I paid $160 for these last summer (June 2019), but they look to have gone up in price, possibly due a surge in demand as folks transition to working from home.

AirPod Pros – $230

These were surprisingly good despite not being that close to my mouth, but no where close to as good as the Jabras. The noise cancellation is adequate, and not a bad option on the go. They are a massive upgrade in sound quality from the first generation AirPods.

MacBook Pro 13 inch – $1700 (base model)

This does not sound great. It’s echo-ey and boomy and picks up a lot of background noise (although I was in a quiet place).

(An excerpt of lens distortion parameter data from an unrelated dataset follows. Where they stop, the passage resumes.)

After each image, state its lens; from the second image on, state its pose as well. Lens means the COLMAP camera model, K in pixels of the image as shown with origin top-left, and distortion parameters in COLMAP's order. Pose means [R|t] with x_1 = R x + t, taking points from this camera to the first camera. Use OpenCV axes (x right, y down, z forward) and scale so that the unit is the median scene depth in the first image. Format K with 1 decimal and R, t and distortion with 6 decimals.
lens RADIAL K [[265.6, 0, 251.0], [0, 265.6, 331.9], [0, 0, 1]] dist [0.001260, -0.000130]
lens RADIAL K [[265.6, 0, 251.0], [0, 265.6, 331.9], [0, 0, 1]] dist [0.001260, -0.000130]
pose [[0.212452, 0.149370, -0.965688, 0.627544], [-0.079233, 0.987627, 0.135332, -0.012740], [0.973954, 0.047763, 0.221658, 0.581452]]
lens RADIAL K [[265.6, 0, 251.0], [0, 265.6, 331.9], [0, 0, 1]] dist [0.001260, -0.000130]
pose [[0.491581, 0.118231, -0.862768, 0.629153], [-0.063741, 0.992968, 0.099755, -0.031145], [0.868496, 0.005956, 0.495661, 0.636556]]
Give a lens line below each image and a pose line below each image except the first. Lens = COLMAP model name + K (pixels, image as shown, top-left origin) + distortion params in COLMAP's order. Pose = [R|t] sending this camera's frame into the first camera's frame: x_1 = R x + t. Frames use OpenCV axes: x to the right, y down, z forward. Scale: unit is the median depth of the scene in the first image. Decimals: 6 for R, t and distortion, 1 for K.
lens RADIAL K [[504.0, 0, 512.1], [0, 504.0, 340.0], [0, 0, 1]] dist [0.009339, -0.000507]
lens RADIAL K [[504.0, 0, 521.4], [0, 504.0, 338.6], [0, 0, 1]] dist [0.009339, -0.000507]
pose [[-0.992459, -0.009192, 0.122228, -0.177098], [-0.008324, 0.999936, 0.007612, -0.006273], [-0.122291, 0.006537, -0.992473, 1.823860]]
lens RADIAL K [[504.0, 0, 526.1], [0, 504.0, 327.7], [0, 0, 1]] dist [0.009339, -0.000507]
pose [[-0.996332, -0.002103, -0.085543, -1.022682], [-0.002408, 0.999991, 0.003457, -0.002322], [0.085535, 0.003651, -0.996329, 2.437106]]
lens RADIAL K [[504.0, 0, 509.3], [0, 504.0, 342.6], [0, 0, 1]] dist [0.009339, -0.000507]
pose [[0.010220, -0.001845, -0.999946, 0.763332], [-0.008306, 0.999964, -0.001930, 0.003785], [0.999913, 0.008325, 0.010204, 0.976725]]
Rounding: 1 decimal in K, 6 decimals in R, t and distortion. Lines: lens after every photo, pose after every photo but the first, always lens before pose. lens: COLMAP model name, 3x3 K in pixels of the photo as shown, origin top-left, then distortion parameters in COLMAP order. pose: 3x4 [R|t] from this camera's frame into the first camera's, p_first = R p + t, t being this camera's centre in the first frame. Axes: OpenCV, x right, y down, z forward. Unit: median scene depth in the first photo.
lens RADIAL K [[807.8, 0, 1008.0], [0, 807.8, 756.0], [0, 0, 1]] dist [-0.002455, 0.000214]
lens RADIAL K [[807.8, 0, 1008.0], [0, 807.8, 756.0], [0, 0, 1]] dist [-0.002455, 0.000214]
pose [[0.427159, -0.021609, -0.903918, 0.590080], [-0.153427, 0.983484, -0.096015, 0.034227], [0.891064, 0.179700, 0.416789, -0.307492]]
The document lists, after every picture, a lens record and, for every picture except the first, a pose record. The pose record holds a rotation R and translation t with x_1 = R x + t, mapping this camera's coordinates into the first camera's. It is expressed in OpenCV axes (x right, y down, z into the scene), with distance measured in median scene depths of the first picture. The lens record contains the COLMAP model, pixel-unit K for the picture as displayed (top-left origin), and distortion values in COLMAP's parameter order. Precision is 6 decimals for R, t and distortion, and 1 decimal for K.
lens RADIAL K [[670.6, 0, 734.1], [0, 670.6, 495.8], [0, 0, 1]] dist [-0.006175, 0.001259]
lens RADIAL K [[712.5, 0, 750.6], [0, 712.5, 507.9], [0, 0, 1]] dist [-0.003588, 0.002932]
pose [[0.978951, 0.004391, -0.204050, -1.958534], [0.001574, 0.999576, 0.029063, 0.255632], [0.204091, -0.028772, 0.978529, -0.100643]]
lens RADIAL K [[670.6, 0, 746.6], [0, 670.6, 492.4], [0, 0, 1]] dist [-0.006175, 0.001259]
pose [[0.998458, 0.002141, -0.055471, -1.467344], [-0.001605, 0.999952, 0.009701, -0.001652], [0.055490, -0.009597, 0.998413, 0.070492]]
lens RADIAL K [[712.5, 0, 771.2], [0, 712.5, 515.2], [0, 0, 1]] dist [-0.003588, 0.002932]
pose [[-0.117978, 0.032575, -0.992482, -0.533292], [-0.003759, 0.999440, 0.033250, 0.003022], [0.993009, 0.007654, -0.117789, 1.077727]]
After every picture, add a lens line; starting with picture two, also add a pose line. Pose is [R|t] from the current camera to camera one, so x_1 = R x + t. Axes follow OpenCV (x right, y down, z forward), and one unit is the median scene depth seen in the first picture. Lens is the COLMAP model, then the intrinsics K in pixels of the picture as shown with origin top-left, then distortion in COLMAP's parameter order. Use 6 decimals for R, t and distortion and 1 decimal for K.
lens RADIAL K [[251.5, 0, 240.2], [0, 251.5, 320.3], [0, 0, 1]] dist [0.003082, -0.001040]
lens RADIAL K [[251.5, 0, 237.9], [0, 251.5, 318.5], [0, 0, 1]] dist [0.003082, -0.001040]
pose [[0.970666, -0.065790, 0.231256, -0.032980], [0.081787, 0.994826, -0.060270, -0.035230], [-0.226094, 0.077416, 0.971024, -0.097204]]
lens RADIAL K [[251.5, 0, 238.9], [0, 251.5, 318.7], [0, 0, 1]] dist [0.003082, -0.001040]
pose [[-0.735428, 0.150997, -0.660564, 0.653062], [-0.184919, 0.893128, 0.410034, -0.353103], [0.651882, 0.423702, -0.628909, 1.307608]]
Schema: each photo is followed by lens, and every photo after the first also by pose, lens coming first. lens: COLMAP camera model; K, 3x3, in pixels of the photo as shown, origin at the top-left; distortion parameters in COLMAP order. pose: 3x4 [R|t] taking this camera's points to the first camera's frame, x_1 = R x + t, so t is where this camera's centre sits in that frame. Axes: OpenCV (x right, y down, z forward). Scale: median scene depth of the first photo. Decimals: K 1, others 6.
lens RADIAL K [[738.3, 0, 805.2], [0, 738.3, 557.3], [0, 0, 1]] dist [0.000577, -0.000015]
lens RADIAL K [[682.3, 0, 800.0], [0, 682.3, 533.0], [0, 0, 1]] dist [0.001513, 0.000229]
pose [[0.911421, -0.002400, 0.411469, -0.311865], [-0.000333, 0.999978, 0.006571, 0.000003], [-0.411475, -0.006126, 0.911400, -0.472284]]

I’d only use this if absolutely necessary.

Bose QC 35 II  – $350

Bluetooth Mic

This sounds pretty bad, and I would not recommend it. The audio is ‘grainy’ and it’s distractingly bad to hear. Please don’t use them.

Wired Mic

The wired microphone is a big upgrade to the bluetooth mic, and would rank above the Airpod Pros.

Apple AirPods First Generation – $130

These also sounded pretty bad, and I had no idea! I have been using them for calls for two years and am pretty sad about it now. I’m happy I’ve replaced them with the AirPod Pros (only last week, due to battery issues).

Beats Studio 3 – $220

In my opinion, this is the worst sounding headset. The audio is echoey, grainy, and overall absolutely terrible. Throw them to the curb or only ever use them for listening (which I don’t love either as they hurt my, large, ears).


When listening to the results, I was quite surprised at how much the audio quality can vary. The more expensive Bose and Beats headsets have really good sounding headphones, but really really bad microphones despite their high costs. I much prefer the Bose QC 35 to the Beats Studio3 for listening, for what it’s worth.

I think it’s worth investing in better audio, and with a wired USB headset with a boom mic it can be relatively affordable. You’ll get your message across more clearly and your friends and colleagues will enjoy your interactions more, without even realizing it.